EXTRACT
•••••
### Counting Nilpotents

#### Posted by Tom Leinster

What is the probability that a random linear operator is nilpotent?

Recall that a linear operator $T$ on a vector space $V$ is called “nilpotent” if $T^n = 0$ for some $n$. Assuming that $V$ is finite-dimensional and over a finite field, there are only finitely many operators on $V$. Choose one at random. It turns out that the probability of it being nilpotent is

$\frac{1}{\# V}$

— the reciprocal of the number of elements of $V$.

I’ll explain why. Along the way, we’ll meet some dynamical linear algebra, some $q$-formalism, and a kind of generating function adapted to linear algebra over a finite field.

This post was inspired by John’s recent series on random permutations, but is free-standing and self-contained. Enjoy!

## Dynamical linear algebra

I have a soft spot for what I call “dynamical linear algebra”: studying linear operators by looking at what happens when you iterate them a large number of times. Since a nilpotent operator is one which becomes trivial when iterated a large number of times, we’re squarely in the context of dynamical linear algebra.

Let $V$ be a vector space, which in this post will always mean “finite-dimensional vector space”. For the moment, the base field can be absolutely anything. The first significant result in dynamical linear algebra is that

every operator decomposesuniquelyas the direct sum of an automorphism and a nilpotent.

If you know the (much more complicated) Jordan normal form theorem then you
*almost* already know this, at least for algebraically closed fields: think
about the subspace corresponding to the Jordan $0$-blocks and the subspace
corresponding to all the other Jordan blocks. But what the Jordan theorem
doesn’t tell you — at least, as it’s usually stated — is that
this decomposition is unique.

Anyway, this result is far simpler than the Jordan normal form theorem, and
it works like this. Let $T$ be a linear operator on $V$. The **eventual
image** and **eventual kernel** of $T$ are the subspaces defined by

$im^\infty(T) = \bigcap_{i = 0}^\infty \im(T^i), \qquad ker^\infty(T) = \bigcup_{i = 0}^\infty \ker(T^i).$

It’s a pleasant exercise to show the following basic facts:

$V = im^\infty(T) \oplus ker^\infty(T)$;

$T$ restricts to an automorphism of $im^\infty(T)$;

$T$ restricts to a nilpotent operator on $ker^\infty(T)$.
•••••
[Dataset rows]
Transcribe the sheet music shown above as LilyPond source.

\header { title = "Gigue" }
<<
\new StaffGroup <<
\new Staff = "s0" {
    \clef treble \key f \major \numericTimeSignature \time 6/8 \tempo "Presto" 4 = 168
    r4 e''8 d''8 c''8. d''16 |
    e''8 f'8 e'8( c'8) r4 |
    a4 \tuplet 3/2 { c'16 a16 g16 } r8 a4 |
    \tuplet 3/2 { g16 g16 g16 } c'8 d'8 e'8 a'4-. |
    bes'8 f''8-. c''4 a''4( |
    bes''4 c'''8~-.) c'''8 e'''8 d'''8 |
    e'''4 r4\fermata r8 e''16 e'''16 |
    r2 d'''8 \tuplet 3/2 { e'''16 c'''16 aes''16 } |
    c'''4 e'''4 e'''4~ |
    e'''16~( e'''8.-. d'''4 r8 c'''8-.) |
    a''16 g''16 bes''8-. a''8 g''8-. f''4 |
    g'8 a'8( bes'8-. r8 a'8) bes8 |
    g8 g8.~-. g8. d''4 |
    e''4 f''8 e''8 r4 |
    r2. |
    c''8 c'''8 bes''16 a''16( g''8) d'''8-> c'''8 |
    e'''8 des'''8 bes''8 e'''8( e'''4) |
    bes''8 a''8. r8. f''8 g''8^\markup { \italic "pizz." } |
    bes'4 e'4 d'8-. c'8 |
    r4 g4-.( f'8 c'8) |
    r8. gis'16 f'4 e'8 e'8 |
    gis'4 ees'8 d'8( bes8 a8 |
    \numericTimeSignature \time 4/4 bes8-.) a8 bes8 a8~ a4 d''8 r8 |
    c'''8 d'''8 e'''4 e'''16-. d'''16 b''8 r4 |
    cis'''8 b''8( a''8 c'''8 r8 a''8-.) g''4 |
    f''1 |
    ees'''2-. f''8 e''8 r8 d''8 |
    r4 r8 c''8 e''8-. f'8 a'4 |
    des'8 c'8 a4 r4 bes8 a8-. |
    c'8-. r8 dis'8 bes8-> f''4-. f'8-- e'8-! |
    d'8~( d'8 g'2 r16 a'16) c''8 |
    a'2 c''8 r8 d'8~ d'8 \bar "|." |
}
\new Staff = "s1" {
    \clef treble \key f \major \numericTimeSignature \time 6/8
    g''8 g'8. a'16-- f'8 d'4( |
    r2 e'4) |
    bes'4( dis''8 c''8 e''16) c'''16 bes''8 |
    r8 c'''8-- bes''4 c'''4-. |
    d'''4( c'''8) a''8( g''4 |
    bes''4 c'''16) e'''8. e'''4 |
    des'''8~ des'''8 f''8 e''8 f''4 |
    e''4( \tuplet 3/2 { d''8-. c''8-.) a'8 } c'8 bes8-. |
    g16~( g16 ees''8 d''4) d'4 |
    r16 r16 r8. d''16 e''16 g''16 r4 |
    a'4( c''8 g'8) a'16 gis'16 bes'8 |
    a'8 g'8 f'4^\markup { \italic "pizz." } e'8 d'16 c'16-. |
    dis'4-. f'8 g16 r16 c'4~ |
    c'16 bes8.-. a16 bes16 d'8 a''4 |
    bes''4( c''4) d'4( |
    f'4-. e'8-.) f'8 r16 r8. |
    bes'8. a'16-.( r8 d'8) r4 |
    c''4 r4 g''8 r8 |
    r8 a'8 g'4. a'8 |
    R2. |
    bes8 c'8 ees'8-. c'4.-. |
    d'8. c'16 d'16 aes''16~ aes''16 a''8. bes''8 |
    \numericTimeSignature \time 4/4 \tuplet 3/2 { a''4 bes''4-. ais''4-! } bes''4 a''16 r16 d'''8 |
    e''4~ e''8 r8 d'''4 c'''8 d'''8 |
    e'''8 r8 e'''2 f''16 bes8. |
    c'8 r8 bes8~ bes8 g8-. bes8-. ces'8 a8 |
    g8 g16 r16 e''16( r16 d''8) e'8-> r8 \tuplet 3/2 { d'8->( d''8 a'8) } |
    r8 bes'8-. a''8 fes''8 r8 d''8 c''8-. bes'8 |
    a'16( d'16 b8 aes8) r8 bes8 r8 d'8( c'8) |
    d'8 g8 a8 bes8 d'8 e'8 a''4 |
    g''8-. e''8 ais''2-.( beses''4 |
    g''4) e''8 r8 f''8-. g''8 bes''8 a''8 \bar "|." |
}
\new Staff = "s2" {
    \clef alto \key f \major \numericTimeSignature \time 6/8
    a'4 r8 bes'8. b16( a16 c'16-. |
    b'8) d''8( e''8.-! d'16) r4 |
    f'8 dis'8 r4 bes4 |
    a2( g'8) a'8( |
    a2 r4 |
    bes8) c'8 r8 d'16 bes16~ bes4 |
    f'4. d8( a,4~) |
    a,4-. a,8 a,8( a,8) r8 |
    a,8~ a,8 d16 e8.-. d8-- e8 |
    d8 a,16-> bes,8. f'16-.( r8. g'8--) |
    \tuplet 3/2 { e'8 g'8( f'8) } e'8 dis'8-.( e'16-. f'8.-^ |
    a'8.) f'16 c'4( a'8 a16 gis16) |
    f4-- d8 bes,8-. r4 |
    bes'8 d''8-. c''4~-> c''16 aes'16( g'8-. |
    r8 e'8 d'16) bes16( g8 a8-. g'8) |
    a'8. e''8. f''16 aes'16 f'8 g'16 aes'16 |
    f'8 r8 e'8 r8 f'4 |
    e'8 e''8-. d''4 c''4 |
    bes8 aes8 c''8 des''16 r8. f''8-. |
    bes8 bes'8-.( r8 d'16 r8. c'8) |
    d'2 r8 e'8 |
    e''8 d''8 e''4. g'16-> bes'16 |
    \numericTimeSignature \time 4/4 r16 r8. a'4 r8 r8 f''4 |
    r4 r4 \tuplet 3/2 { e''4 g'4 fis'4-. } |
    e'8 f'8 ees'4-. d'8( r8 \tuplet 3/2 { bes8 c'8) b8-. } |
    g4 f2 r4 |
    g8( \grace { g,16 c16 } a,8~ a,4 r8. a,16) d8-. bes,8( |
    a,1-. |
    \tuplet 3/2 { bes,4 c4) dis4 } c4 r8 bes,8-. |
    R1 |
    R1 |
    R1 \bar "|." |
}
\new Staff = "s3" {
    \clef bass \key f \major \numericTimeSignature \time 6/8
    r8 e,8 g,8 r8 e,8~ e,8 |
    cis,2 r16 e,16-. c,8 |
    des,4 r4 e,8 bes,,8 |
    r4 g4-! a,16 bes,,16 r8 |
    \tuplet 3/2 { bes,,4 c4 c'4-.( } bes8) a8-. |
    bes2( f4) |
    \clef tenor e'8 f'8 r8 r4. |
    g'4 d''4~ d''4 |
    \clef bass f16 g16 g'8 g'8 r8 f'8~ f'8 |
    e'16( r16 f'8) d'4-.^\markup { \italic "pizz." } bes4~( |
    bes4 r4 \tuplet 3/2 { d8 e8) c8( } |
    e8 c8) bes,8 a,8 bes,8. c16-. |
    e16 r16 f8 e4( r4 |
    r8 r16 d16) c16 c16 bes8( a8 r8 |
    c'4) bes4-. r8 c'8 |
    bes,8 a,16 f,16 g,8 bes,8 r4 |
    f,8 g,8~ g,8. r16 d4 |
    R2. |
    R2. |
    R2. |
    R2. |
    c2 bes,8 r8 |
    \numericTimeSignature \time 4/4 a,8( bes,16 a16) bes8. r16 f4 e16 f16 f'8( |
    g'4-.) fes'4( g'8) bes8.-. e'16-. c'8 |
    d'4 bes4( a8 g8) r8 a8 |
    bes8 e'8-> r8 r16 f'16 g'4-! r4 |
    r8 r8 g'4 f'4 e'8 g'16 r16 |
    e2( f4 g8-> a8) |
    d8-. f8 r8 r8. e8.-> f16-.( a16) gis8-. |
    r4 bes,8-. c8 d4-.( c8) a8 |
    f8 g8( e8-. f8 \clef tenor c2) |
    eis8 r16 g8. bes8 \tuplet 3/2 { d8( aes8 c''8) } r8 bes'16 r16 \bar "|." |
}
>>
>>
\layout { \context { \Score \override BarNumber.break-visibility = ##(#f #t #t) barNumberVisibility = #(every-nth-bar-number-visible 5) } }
•••••
TO DO
- A) In the post on counting nilpotents, what is the probability that a randomly chosen linear operator on a finite-dimensional vector space over a finite field is nilpotent?
- B) List the basic facts about the eventual image and eventual kernel that the post on counting nilpotents calls a pleasant exercise to show.
- C) Proceed with the post on counting nilpotents from the point where it stops.

ANSWERS TO EACH TASK
- A) It is $\frac{1}{\# V}$, the reciprocal of the number of elements of $V$.

- B)
- $V = im^\infty(T) \oplus ker^\infty(T)$.
- $T$ restricts to an automorphism of $im^\infty(T)$.
- $T$ restricts to a nilpotent operator on $ker^\infty(T)$.

- C)
And that’s the decomposition of an arbitrary operator into an automorphism and a nilpotent. With a little extra work, you can prove it’s the only such decomposition.

It follows that the set $End(V)$ of endomorphisms of $V$ (i.e. operators on $V$) can itself be decomposed in a canonical way:

$End(V) \cong \coprod_{U \oplus W = V} Aut(U) \times Nil(W),$

where the disjoint union is over all pairs $(U, W)$ of complementary subspaces of $V$, and I’m writing $Aut(U)$ and $Nil(W)$ for the sets of automorphisms of $U$ and nilpotent operators on $W$, respectively.

Anyone familiar with species will now be itching to rephrase that isomorphism… but I’ll leave that to you, and instead move on to counting.

## $q$-formalism

Our initial question — what’s the probability that a random operator is nilpotent? — is a counting problem for finite vector spaces. It’s “linear combinatorics”. So let’s warm up to it with some much simpler counting problems for finite vector spaces, keeping in mind throughout the analogous problems for finite sets (“ordinary combinatorics”).

As ever, let $V$ be a vector space. We’re still assuming that all vector spaces are finite-dimensional, and from now on we’ll also assume that the base field is finite, with $q$ elements. I’ll write $\mathbb{F}_q$ for the field itself.

One of the most basic facts in ordinary combinatorics is that there are
$n!$ total orders on an $n$-element set. The analogous question in linear
algebra is: how many totally ordered *bases* are there for an
$n$-dimensional space?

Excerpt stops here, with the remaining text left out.